Move over Aunt Jemina!

I used to love to make Aunt Jemina's pancakes, but after my then 9 month child ate a Ritz cracker and had a major allegic reaction, that all changed.  She never got to taste Aunt Jemina's, but mine are even better and better for you!  After receiving the results of her RAST test the doctor was more in shock than we were with the results. I had to figure out how to feed my child without using wheat, oats, barley, rye, corn, rice, beef, milk, soy and eggs, because she was allergic to them all.

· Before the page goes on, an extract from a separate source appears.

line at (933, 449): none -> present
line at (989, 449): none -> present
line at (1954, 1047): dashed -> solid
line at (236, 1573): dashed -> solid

My brother-in-law, who is the most finicky eater in the family, loves them and asked me to make a large batch for him to freeze and take back to college with him!


3/4 cup sorghum (Bob Red Mill's)
1/3 cup potato starch (EnerG)
1/4 cup of tapioca + 2 Tablespoon (EnerG)
2 Tablespoons of sugar
2 Tablespoons of canola oil
2 teaspoons of pure vanilla (Frontier-Alcohol-free)
1/2 teaspoon of sea salt
1/2 teaspoon of baking powder
1/4 teaspoon + 1/8 teaspoon of baking soda
1 individal applesauce made of just applesauce and water (1/2 cup scant of applesauce)
2/3 cup of water

1.  Preheat griddle to 350.
2.  Put all ingridents in a bowl and whisk together.  I put them in the bowl in this order.  Whisk about 40 times and let sit for at least 5 minutes.  You want to see bubbles on the surface.

3.  Pour on the griddle in circles. When it looks like this flip the pancakes.  

















4. How it looks after it is cooked.

5.  The pancakes have a mild vanilla flavor.  They are light and fluffy. Yum!